Capital
Reed Jobs' Yosemite raises second oncology fund, targets $350 million
Image: Primary Reed Jobs, son of Apple co-founder Steve Jobs, is raising a second fund for Yosemite, the oncology-focused venture firm he launched in 2023, targeting $350 million. In an interview with TechCrunch, Jobs said the firm has a team of 17 and is seeing "extreme activity" across its strategy of building biotech companies from early academic research using a mix of philanthropy and venture capital. About one-third of the new fund will go into companies Yosemite creates itself, either from its own ideas or in collaboration with academic labs at Yale, Berkeley, and Stanford, while the rest backs outside founders. A separate 2.5% of assets under management flows into a donor-advised fund for no-strings-attached grants, plus $1 million annually from management fees.
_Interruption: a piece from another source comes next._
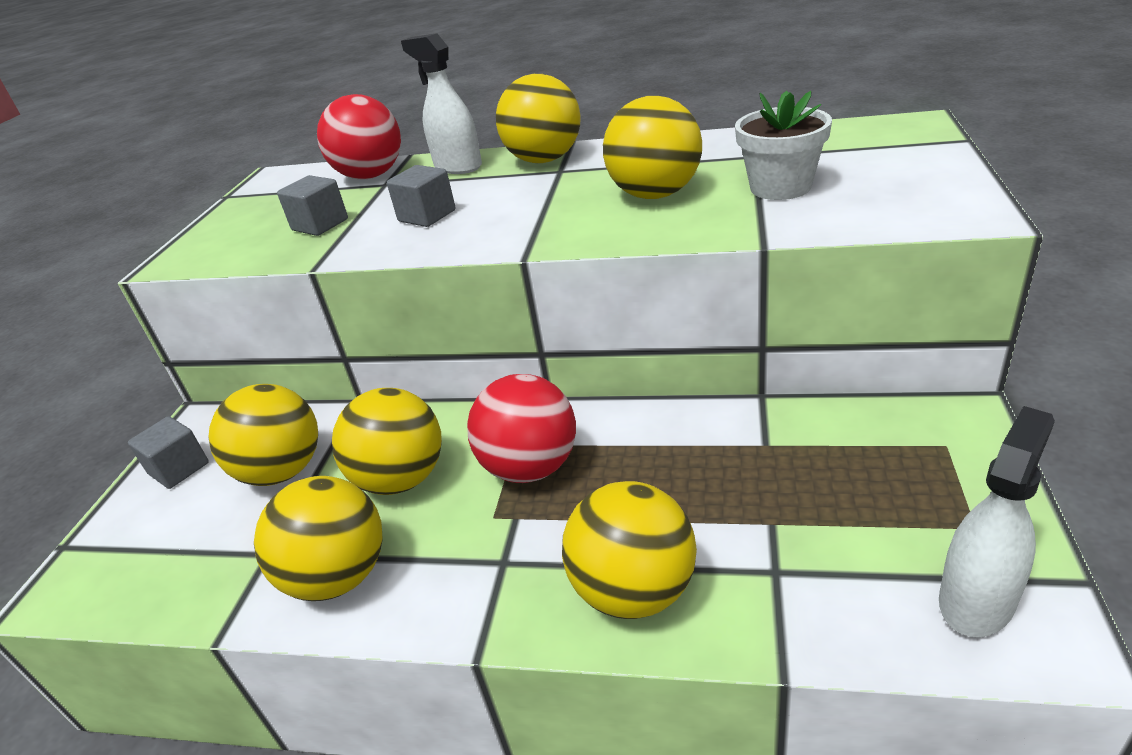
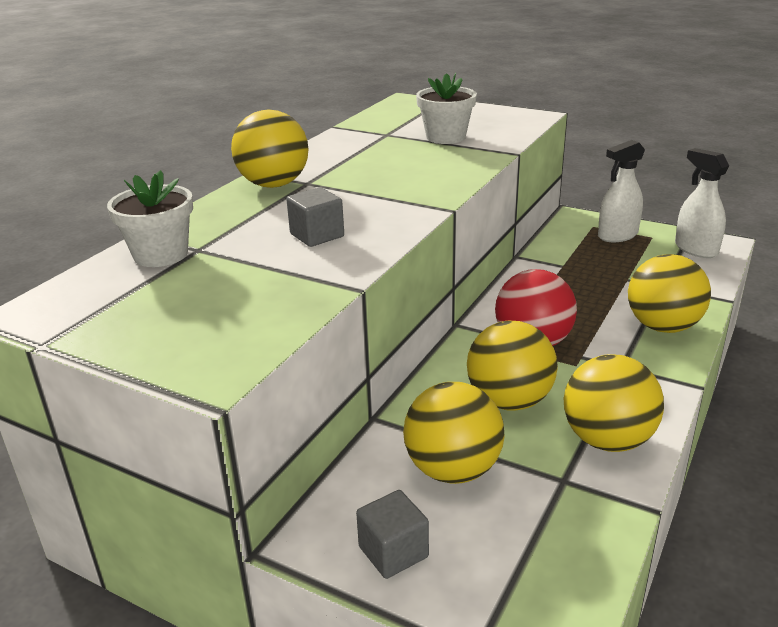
camera: 75 degrees left, 5 degrees down
grey cube [277,175,348,236] -> none
red ball [317,94,401,179] -> white flower pot [107,170,193,267]
white spray bottle [401,33,482,174] -> white spray bottle moved to [598,140,645,242]
yellow ball [603,96,702,199] -> none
Yosemite's first-fund portfolio includes Azalea, spun out of a grant to Nobel laureate Jennifer Doudna's lab and now in clinical trials, and Quarry, built with serial founder Craig Crews around induced-proximity technology that degrades disease-causing proteins by dragging them to the cell's disposal system rather than blocking them directly. Jobs said AI has grown from a curiosity to a major part of what Yosemite does, accelerating both drug discovery and clinical trial design. The firm has pioneered areas including epigenetic gene editing and safe delivery of gene-editing tools to specific cells, a longtime bottleneck for the field. Jobs acknowledged it is early for performance data but argued Yosemite's edge lies in creating new areas of medicine before other firms arrive.